* Provided entries

##############################

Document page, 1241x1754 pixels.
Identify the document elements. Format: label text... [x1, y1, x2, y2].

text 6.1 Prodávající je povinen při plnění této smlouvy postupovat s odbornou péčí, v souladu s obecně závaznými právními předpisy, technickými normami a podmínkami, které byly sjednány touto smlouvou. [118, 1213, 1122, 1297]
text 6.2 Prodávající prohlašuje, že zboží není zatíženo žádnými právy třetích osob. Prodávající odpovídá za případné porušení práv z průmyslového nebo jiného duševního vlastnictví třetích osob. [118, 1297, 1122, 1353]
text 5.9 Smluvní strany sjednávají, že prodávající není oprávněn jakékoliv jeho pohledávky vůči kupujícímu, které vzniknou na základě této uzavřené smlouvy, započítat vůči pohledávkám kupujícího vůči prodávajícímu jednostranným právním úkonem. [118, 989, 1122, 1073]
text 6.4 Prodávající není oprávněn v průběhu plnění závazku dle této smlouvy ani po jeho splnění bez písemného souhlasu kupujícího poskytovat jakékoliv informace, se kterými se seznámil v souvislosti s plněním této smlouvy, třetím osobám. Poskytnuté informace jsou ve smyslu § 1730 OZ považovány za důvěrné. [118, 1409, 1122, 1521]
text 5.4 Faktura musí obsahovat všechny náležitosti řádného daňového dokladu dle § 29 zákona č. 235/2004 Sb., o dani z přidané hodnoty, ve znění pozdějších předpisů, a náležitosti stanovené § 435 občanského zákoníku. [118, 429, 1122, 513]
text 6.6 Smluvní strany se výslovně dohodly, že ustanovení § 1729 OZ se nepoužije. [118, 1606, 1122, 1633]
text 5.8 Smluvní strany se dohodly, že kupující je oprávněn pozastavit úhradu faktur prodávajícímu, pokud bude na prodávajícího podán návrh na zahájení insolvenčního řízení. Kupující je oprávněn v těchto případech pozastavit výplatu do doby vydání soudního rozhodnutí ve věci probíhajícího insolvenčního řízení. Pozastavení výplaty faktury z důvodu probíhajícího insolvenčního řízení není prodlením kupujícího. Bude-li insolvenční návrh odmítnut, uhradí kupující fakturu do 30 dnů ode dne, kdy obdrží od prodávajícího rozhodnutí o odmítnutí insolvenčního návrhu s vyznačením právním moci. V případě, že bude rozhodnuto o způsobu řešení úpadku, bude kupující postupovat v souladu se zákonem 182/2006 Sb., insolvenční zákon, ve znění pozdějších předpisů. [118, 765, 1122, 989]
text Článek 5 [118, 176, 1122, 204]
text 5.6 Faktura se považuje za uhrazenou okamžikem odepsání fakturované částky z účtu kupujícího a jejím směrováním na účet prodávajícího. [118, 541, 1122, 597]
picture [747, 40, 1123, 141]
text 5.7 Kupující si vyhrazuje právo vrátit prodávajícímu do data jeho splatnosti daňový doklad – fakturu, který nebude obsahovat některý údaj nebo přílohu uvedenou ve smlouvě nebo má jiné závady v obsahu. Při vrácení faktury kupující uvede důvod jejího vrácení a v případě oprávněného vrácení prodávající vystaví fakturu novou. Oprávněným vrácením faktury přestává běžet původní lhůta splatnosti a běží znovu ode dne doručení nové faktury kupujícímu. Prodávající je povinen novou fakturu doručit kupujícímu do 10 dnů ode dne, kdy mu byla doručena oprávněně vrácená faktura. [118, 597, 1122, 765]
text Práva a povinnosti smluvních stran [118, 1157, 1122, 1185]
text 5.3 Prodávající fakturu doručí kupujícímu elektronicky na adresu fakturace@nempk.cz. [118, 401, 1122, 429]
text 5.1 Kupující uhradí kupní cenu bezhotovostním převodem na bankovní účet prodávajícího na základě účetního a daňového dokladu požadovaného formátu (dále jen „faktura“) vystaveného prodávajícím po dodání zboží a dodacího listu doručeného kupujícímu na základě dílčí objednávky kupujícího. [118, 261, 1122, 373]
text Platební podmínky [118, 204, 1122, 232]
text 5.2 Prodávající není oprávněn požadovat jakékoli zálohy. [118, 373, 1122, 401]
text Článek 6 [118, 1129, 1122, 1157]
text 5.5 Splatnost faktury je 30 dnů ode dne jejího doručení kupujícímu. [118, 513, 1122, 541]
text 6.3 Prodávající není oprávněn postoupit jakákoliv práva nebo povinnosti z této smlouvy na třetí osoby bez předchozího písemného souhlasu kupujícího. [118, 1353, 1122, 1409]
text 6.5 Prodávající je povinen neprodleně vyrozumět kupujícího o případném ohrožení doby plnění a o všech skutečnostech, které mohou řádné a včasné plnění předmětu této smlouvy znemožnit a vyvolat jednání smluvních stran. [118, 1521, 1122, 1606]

##############################

Line by line, print the records above exactly as they stand.

* Problem solution
Document page, 1241x1754 pixels.
Identify the document elements. Format: label text... [x1, y1, x2, y2].

text 6.1 Prodávající je povinen při plnění této smlouvy postupovat s odbornou péčí, v souladu s obecně závaznými právními předpisy, technickými normami a podmínkami, které byly sjednány touto smlouvou. [118, 1213, 1122, 1297]
text 6.2 Prodávající prohlašuje, že zboží není zatíženo žádnými právy třetích osob. Prodávající odpovídá za případné porušení práv z průmyslového nebo jiného duševního vlastnictví třetích osob. [118, 1297, 1122, 1353]
text 5.9 Smluvní strany sjednávají, že prodávající není oprávněn jakékoliv jeho pohledávky vůči kupujícímu, které vzniknou na základě této uzavřené smlouvy, započítat vůči pohledávkám kupujícího vůči prodávajícímu jednostranným právním úkonem. [118, 989, 1122, 1073]
text 6.4 Prodávající není oprávněn v průběhu plnění závazku dle této smlouvy ani po jeho splnění bez písemného souhlasu kupujícího poskytovat jakékoliv informace, se kterými se seznámil v souvislosti s plněním této smlouvy, třetím osobám. Poskytnuté informace jsou ve smyslu § 1730 OZ považovány za důvěrné. [118, 1409, 1122, 1521]
text 5.4 Faktura musí obsahovat všechny náležitosti řádného daňového dokladu dle § 29 zákona č. 235/2004 Sb., o dani z přidané hodnoty, ve znění pozdějších předpisů, a náležitosti stanovené § 435 občanského zákoníku. [118, 429, 1122, 513]
text 6.6 Smluvní strany se výslovně dohodly, že ustanovení § 1729 OZ se nepoužije. [118, 1606, 1122, 1633]
text 5.8 Smluvní strany se dohodly, že kupující je oprávněn pozastavit úhradu faktur prodávajícímu, pokud bude na prodávajícího podán návrh na zahájení insolvenčního řízení. Kupující je oprávněn v těchto případech pozastavit výplatu do doby vydání soudního rozhodnutí ve věci probíhajícího insolvenčního řízení. Pozastavení výplaty faktury z důvodu probíhajícího insolvenčního řízení není prodlením kupujícího. Bude-li insolvenční návrh odmítnut, uhradí kupující fakturu do 30 dnů ode dne, kdy obdrží od prodávajícího rozhodnutí o odmítnutí insolvenčního návrhu s vyznačením právním moci. V případě, že bude rozhodnuto o způsobu řešení úpadku, bude kupující postupovat v souladu se zákonem 182/2006 Sb., insolvenční zákon, ve znění pozdějších předpisů. [118, 765, 1122, 989]
text Článek 5 [118, 176, 1122, 204]
text 5.6 Faktura se považuje za uhrazenou okamžikem odepsání fakturované částky z účtu kupujícího a jejím směrováním na účet prodávajícího. [118, 541, 1122, 597]
picture [747, 40, 1123, 141]
text 5.7 Kupující si vyhrazuje právo vrátit prodávajícímu do data jeho splatnosti daňový doklad – fakturu, který nebude obsahovat některý údaj nebo přílohu uvedenou ve smlouvě nebo má jiné závady v obsahu. Při vrácení faktury kupující uvede důvod jejího vrácení a v případě oprávněného vrácení prodávající vystaví fakturu novou. Oprávněným vrácením faktury přestává běžet původní lhůta splatnosti a běží znovu ode dne doručení nové faktury kupujícímu. Prodávající je povinen novou fakturu doručit kupujícímu do 10 dnů ode dne, kdy mu byla doručena oprávněně vrácená faktura. [118, 597, 1122, 765]
text Práva a povinnosti smluvních stran [118, 1157, 1122, 1185]
text 5.3 Prodávající fakturu doručí kupujícímu elektronicky na adresu fakturace@nempk.cz. [118, 401, 1122, 429]
text 5.1 Kupující uhradí kupní cenu bezhotovostním převodem na bankovní účet prodávajícího na základě účetního a daňového dokladu požadovaného formátu (dále jen „faktura“) vystaveného prodávajícím po dodání zboží a dodacího listu doručeného kupujícímu na základě dílčí objednávky kupujícího. [118, 261, 1122, 373]
text Platební podmínky [118, 204, 1122, 232]
text 5.2 Prodávající není oprávněn požadovat jakékoli zálohy. [118, 373, 1122, 401]
text Článek 6 [118, 1129, 1122, 1157]
text 5.5 Splatnost faktury je 30 dnů ode dne jejího doručení kupujícímu. [118, 513, 1122, 541]
text 6.3 Prodávající není oprávněn postoupit jakákoliv práva nebo povinnosti z této smlouvy na třetí osoby bez předchozího písemného souhlasu kupujícího. [118, 1353, 1122, 1409]
text 6.5 Prodávající je povinen neprodleně vyrozumět kupujícího o případném ohrožení doby plnění a o všech skutečnostech, které mohou řádné a včasné plnění předmětu této smlouvy znemožnit a vyvolat jednání smluvních stran. [118, 1521, 1122, 1606]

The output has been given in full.